I have always been wary of the liberal premise – undergirding the calls for constitutional reform to “solve” our political woes – that lions and lambs can sit around a table and, through rational discussion, arrive at consensuses on which they can all act and live happily ever after. Maybe lions and lions but never lions and lambs. Politics is always about lambs struggling to become lions and the lions fending them off.
This proclivity to struggle is ineradicable because humans, pace the liberal view, do not only act out of cold, rational calculus. There is always the messy business of predispositions, feelings, and emotions that coalesce in group solidarities, exclusions and antagonisms. All societies are, therefore “plural” to a lesser or greater degree. In our plural society where our divisions are not just around economic class issues but include ethnicity and religion – going to the very heart of ascriptive identities – the emotional effects are with us in spades because of incommensurable values. Consequently, the always latent tendency for our political struggles – and all the other struggles are ultimately over questions of power and so political – is to get out of hand.
This view of politics that places conflict at the centre goes beyond the old, familiar school of “conflict theorists” such as the Marxists. The latter, for instance, proposes while class conflict is immanent in the present capitalist conjuncture, once the working class assumes power, the conflict will disappear. Utopia would have arrived. I believe this to be a fairy tale: humans will find one or other reason to divide themselves and deal with the “other” aggressively.
There is a school of thought – “agonism” – which accepts this tendency of humans to cleave into groups that manifest hostility towards each other: agonism. But rather than treating each other as enemies to be obliterated, the “other” is considered as adversaries with positions we may not agree with but yet respect. Rather than pretending, as liberalism does, that we can always rationally discuss away the immanent hostility between deeply divided groups, agonistic politics aim to challenge and channel it in non-destructive, institutionalised ways. If this is not done, then violence will erupt periodically. Or large sections of some subaltern groups will have to be locked away as in the US. The goal is not to find consensus at any cost but to manage dissensus.
Each polity has its unique blend of incommensurable pluralism generating its own volatile melange of conflicts and consequently, there is no one silver bullet to confront them all. However, we can observe the trends in polities that have exposed the hollowness of both Marxist and liberal utopian thinking to deal with deep pluralism. Around the world – especially in the old, developed world “models” – countries are grappling with group conflicts, once thought “resolved”.
Some local groups have grasped the inadequacy of our specific political model to deal with our pluralism but their solution is still firmly positioned within the failed liberal premises. But while they invoke the advice of Sir Arthur Lewis on plural society’s re-coalitions, they never do about Federalism. In our case, I have advocated we carry the devolution all the way down to the village level. The extensive deep, institutionalised devolution should facilitate agonistic politics at the grassroots level and hopefully spare build-up of hostilities that can tear the country apart.

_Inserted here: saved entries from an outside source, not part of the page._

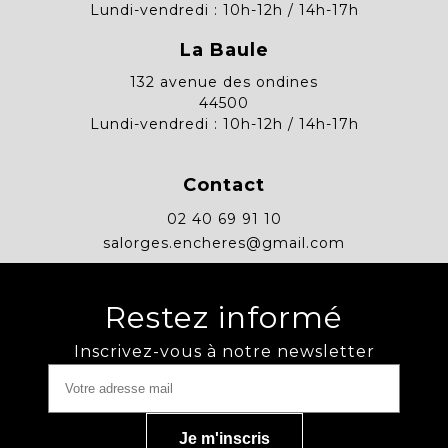
Lundi-vendredi : 10h-12h / 14h-17h
La Baule
132 avenue des ondines
44500
Lundi-vendredi : 10h-12h / 14h-17h
Contact
02 40 69 91 10
salorges.encheres@gmail.com
Restez informé
Inscrivez-vous à notre newsletter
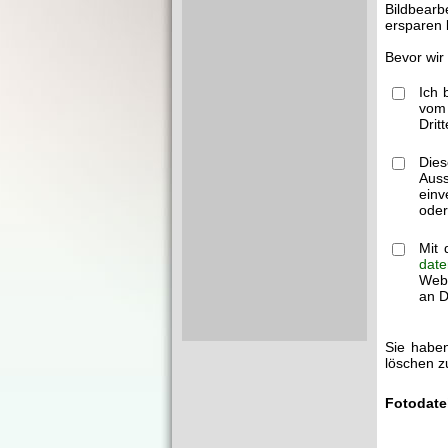
Bildbearb
ersparen 
Bevor wir
Ich 
vom 
Drit
Dies
Auss
einv
oder
Mit 
date
Webm
an Dr
Sie haben
löschen z
Fotodate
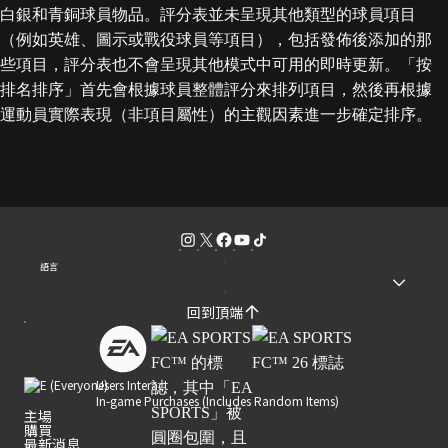
白銀和青銅球員物品。評分表並未呈現其他類型的球員項目
（例如英雄、圖示或戰役球員等項目），包括發佈後添加的那
些項目，評分表也不會呈現其他模式中可用的即時更新。「按
排名排序」首先會根據球員整體評分來排列項目，然後再根據
運動員實際表現（非項目屬性）的主觀因素進一步確定排序。
語言
回到頂端
Users Interact
In-game Purchases (Includes Random Items)
主場
購買
最新消息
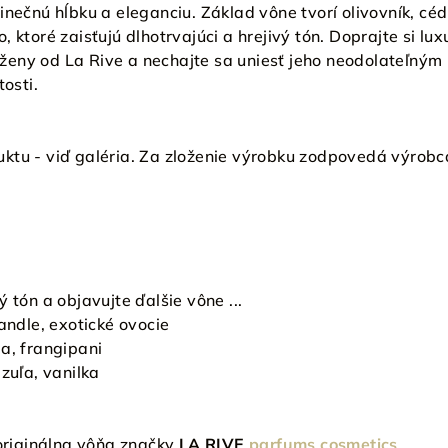
inečnú hĺbku a eleganciu. Základ vône tvorí olivovník, cé
 ktoré zaisťujú dlhotrvajúci a hrejivý tón. Doprajte si lu
eny od La Rive a nechajte sa uniesť jeho neodolateľným
tosti.
ktu - viď galéria. Za zloženie výrobku zodpovedá výrobc
 tón a objavujte ďalšie vône ...
andle, exotické ovocie
a, frangipani
azuľa, vanilka
originálna vôňa značky
LA RIVE
parfums cosmetics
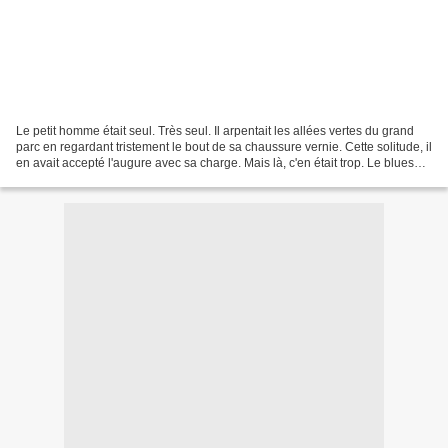
Le petit homme était seul. Très seul. Il arpentait les allées vertes du grand
parc en regardant tristement le bout de sa chaussure vernie. Cette solitude, il
en avait accepté l'augure avec sa charge. Mais là, c'en était trop. Le blues
s'installait en...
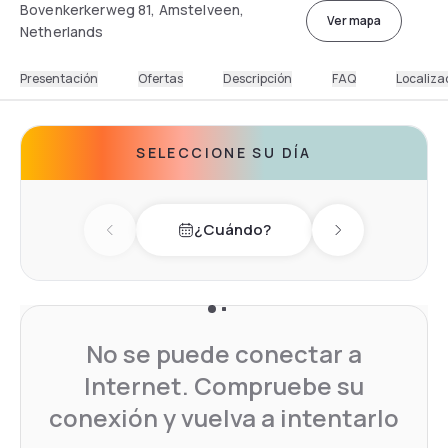
Bovenkerkerweg 81, Amstelveen,
Ver mapa
Netherlands
Presentación
Ofertas
Descripción
FAQ
Localiza
SELECCIONE SU DÍA
¿Cuándo?
Previous day
Next day
No se puede conectar a
Internet. Compruebe su
conexión y vuelva a intentarlo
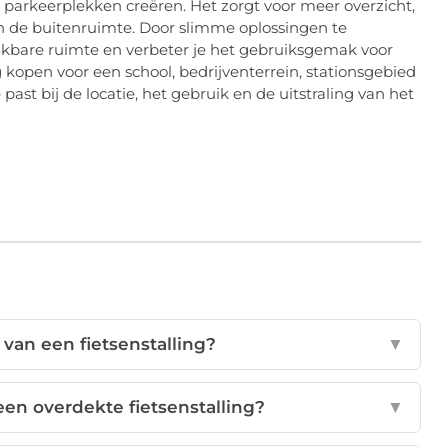
 parkeerplekken creëren. Het zorgt voor meer overzicht,
van de buitenruimte. Door slimme oplossingen te
kbare ruimte en verbeter je het gebruiksgemak voor
 kopen voor een school, bedrijventerrein, stationsgebied
 past bij de locatie, het gebruik en de uitstraling van het
 van een fietsenstalling?
▼
een overdekte fietsenstalling?
▼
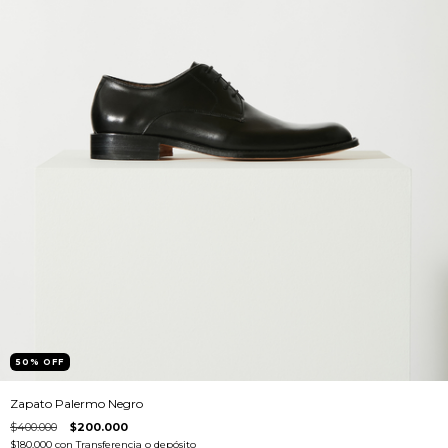
50
%
OFF
Zapato Palermo Negro
$400.000
$200.000
$180.000
con
Transferencia o depósito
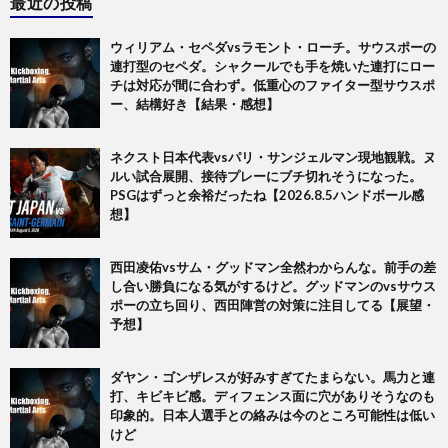
最近の投稿
ウィリアム・セペダvsラモント・ローチ。サウスポーの
連打型のセペダ。シャクールでも手を焼いた連打にロー
チは対応が間に合わず。低重心のファイター型サウスポ
ー、結構好き【結果・感想】
ネクスト日本代表vsパリ・サンジェルマン現地観戦。ヌ
ルい試合展開、接待プレーにブチ切れそうになった。
PSGはずっと余裕だったね【2026.8.5ハンドボール感
想】
西田凌佑vsサム・グッドマン全然わからんな。前手の差
し合い勝負になる気がするけど。グッドマンのvsサウス
ポーの立ち回り、西田陣営の対策に注目してる【展望・
予想】
ダヤン・ゴンザレスが好みすぎてたまらない。馬力と連
打、キビキビ感。ディフェンス面に穴がありそうなのも
印象的。日本人選手との絡みは今のところ可能性は低い
けど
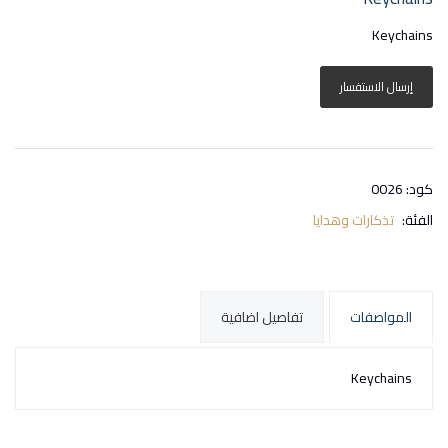
Keychains
إرسال الاستفسار
كود: 0026
الفئة:
تذكارات وهدايا
المواصفات
تفاصيل اضافية
Keychains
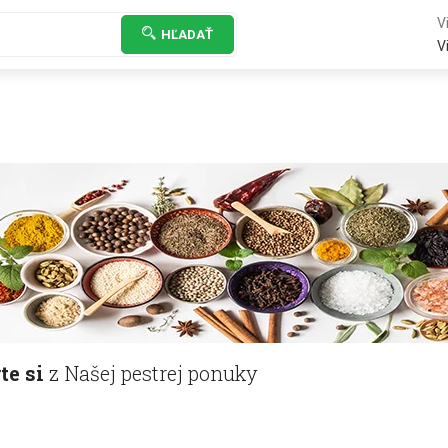
Vi
HĽADAŤ
Vi
te si
z Našej pestrej ponuky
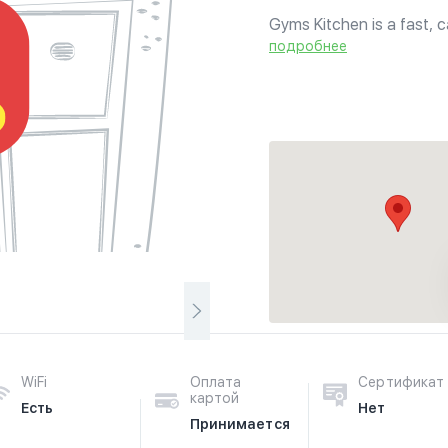
Gyms Kitchen is a fast, c
and vegetables. Take awa
подробнее
WiFi
Оплата
Сертификат
картой
Есть
Нет
Принимается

I am suggesting the ever-present simmering hostility – now boiling with elections around the corner – be given expression institutionally. It ought not to be moralised as a struggle between “good” and “evil”: this reinforces the feeling that the “other” is the “enemy” to be eliminated. No one gains when there are explosions. More pertinently, for peaceful regime changes, open hostilities scare away key constituencies that can secure an opposition victory. Unfortunately, the present political arrangements will ensure that whichever side wins the election, unless a system is introduced that visibly distributes power— political, economic, social and cultural – equitably among the various groups, we are ensuring that the inevitable resentment in the “remainders” will erupt sooner or later.
A radically distributed power system, best exemplified by Federalism, will encourage some of the more mature present lions not to fight to the death. There will be “something” for everybody, without the need for the beneficence of future lions.